Empirical extension of the interpersonal theory of suicide: Investigating the role of interpersonal hopelessness
Tucker, R.P., Hagan, C.R., Hill, R.M., Slish, M.L., Bagge, C.L., Joiner, T.E., & Wingate, L.R.
The Interpersonal Theory of Suicide posits that hopelessness about thwarted belongingness and perceived burdensomeness is an important risk factor for the desire for suicide and suicide risk. Past research has indicated that general feelings of hopelessness interact with the constructs of thwarted belongingness and perceived burdensomeness to predict suicide ideation. However, no research has explicitly tested whether hopelessness specific to the interpersonal constructs of thwarted belongingness and perceived burdensomeness predicts suicide ideation and suicide risk. Participants in the current study (N = 173) were undergraduate students oversampled for history of suicide ideation, planning for suicide, and suicide attempt(s). Participants completed study measures online, including a new measure of hopelessness about thwarted belongingness and perceived burdensomeness. Results indicated that a three-way interaction of thwarted belongingness, perceived burdensomeness, and hopelessness about these interpersonal constructs, but not general hopelessness, predicted unique variance of suicide ideation and suicide risk. Results suggest that hopelessness about thwarted belongingness and perceived burdensomeness may be an important target for reducing suicidal desire.

▶ [Data extract]
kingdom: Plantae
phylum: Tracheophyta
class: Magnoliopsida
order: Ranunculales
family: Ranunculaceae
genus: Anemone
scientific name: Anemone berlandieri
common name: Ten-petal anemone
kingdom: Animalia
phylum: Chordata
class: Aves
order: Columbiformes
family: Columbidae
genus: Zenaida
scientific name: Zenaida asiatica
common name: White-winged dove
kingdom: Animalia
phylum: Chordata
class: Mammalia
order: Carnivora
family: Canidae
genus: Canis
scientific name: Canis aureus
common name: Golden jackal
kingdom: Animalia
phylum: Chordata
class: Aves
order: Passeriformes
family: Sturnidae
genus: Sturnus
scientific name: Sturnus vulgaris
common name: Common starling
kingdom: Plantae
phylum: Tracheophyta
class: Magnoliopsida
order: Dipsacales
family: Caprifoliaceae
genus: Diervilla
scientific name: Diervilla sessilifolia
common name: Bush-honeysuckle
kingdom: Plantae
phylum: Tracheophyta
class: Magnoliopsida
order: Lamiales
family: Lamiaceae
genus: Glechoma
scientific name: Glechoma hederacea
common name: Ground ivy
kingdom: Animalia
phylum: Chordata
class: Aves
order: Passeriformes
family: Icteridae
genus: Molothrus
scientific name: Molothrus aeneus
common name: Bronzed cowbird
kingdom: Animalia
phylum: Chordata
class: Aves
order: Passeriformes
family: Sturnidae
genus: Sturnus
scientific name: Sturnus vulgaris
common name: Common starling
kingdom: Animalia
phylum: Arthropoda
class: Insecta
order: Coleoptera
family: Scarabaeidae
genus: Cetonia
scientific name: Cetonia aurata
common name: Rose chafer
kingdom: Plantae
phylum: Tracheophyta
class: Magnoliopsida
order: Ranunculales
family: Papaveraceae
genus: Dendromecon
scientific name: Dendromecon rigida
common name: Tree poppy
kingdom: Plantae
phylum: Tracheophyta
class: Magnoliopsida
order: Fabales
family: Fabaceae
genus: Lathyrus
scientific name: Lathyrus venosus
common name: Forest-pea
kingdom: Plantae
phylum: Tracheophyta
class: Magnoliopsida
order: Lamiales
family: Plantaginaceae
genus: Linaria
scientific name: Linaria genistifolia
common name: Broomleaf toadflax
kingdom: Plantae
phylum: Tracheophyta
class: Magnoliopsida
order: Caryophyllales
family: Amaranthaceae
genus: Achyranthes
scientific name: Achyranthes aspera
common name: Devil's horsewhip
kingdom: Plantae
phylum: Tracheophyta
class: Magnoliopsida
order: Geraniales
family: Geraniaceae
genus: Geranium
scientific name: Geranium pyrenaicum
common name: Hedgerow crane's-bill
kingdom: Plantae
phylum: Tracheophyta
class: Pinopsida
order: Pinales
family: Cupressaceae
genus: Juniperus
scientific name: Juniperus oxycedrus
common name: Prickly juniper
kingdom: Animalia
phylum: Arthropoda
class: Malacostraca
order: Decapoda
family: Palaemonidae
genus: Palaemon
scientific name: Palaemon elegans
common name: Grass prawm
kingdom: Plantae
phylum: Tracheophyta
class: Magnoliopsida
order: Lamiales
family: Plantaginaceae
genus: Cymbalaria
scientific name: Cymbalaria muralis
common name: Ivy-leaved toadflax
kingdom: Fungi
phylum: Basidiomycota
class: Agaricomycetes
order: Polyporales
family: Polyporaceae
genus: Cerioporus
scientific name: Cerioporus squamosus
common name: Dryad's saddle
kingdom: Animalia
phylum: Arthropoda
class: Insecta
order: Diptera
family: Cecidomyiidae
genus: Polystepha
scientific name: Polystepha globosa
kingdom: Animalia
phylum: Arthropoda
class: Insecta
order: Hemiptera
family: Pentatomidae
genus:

▶ [Work instructions] Reproduce the passage of the interpersonal hopelessness abstract between "Empirical extension of" and "T.E., & Wingate, L.R.", inclusive.

▶ [Task solution]
Empirical extension of the interpersonal theory of suicide: Investigating the role of interpersonal hopelessness
Tucker, R.P., Hagan, C.R., Hill, R.M., Slish, M.L., Bagge, C.L., Joiner, T.E., & Wingate, L.R.